Food orders are locked into robot cargo compartments large enough to hold about four standard shopping bags.
Marble robots, the current generation named "Happy" and numbered, roll along sidewalks and cross streets at walking speeds, relying on lasers, cameras and other sensors to manoeuvre.
The technology involved is similar to that used in self-driving cars.
Marble also created three-dimensional digital maps of neighbourhoods where robots will be working
"This allows us to have the most intelligent and reliable robot that really knows its environment and is a bit socially aware so that it can have the right etiquette on the sidewalk and get around," Delaney said of combining sensors and maps.
Marble robots were designed to get around on their own, but they will have human escorts during the roll-out.

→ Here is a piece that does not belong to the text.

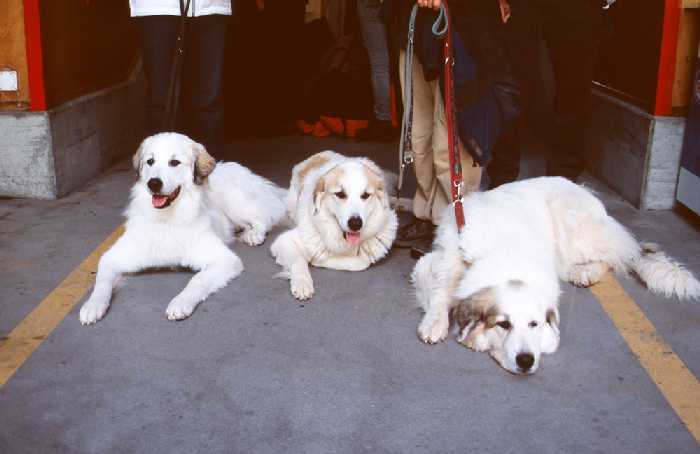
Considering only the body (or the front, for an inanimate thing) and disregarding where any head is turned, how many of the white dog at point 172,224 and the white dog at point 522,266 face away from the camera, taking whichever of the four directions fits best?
0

Robots are also wirelessly linked to operators who, from Marble's office, virtually ride along.
"We have basically eyes and ears there," Delaney said. "Operators can jump in at any time."
He described the robot cargo compartment as being as safe as a typical car trunk. When robots arrive with food orders, customers get text messages containing codes to enter on keypads to unlock lids.
Marble robots are built by the startup, which would not disclose how much they cost. A revenue model had yet to be put in place. The delivery service launched Wednesday was described as a step on the path to perfecting the robots.
The startup on Wednesday also announced it has raised $4 million in seed funding from investors including venture capital firms Eclipse, Maven Ventures and Amplify Partners.